### Document section:
··········

While card payments have become commonplace at the baker’s or in car parks, they are still far from being popular with newspaper vendors or in sandwich bars, according to the company CCV, which supplies electronic payment terminals.

The bank card is by and large increasingly replacing cash for small amounts. Electronic payments for sums of up to 10 euro have doubled in a year, CCV pointed out. In the first half of the year, its competitor Worldline recorded an increase of 18% for amounts up to five euro and 13% for purchases of no more than 10 euro. Card payments have even increased by 30% among small businesses.

This enthusiasm is however much more pronounced than in other areas, such as sandwich bars and bookshops. The owners of these shops “are much harder to convince about investing in payment terminals because the costs involved are still too high in view of their thin profit margins,” the Neutral Union of the Self-employed (SNI) emphasised.

According to a Planning Office study quoted by SNI, the suggestion that customers pay by card effectively costs shopkeepers between 93 and 160 euro a month. Some consequently prefer to authorise e-payments only above a certain amount or keep the terminal out of the sight of customers in order to save on transaction fees.

··········

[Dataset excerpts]
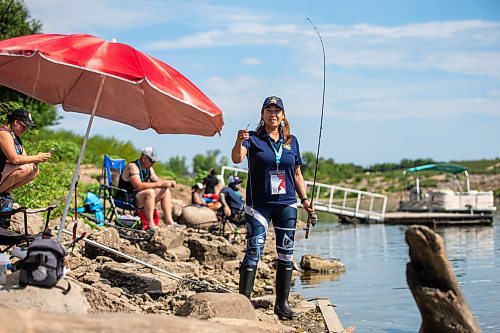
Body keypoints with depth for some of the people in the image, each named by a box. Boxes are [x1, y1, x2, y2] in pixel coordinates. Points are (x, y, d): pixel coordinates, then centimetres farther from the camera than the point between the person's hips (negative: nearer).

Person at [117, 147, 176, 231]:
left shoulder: (148, 169, 9)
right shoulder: (133, 167, -20)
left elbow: (157, 180, 17)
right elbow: (138, 186, -32)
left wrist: (169, 182, -5)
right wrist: (159, 184, -29)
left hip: (140, 197, 10)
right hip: (125, 199, -9)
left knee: (165, 191, 4)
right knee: (150, 192, -34)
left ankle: (169, 220, -1)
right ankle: (150, 224, -34)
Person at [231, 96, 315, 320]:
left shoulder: (291, 141, 11)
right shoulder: (253, 139, -1)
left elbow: (297, 175, 16)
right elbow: (237, 158, -19)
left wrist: (304, 199, 7)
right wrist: (239, 142, -40)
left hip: (286, 204, 4)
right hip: (259, 204, -4)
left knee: (286, 253, 5)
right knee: (253, 251, -10)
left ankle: (282, 303, 14)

··········

### Tasks to complete:
A. From the passage on card payments above, quote the portion that begins at the words "While card payments" and stops after the words "electronic payment terminals.".
B. According to the passage on card payments, how much does suggesting that customers pay by card cost shopkeepers each month?
C. Write what follows the last sentence of the passage on card payments, continuing it from there.

### Answers to each task:
A.
While card payments have become commonplace at the baker’s or in car parks, they are still far from being popular with newspaper vendors or in sandwich bars, according to the company CCV, which supplies electronic payment terminals.

B. Between 93 and 160 euro a month.

C.
So how can the success of card payments at bakeries and the discontent of sandwich-bar proprietors for the same system be explained? CCV states it has concluded an agreement with the Flemish Bakers’ Federation, whose members pay zero transaction fees on amounts below five euro. At car parks, it is sometimes possible to pay by card at the entrance to avoid queues at ticket machines.

The SNI is calling for a reduction in e-payment costs for shopkeepers. Not only would tax incentives be necessary to encourage payment terminal purchase, but also a lowering of transaction and subscription fees, the union considered. “It’s the only way to make shopkeepers get on board the digital train.”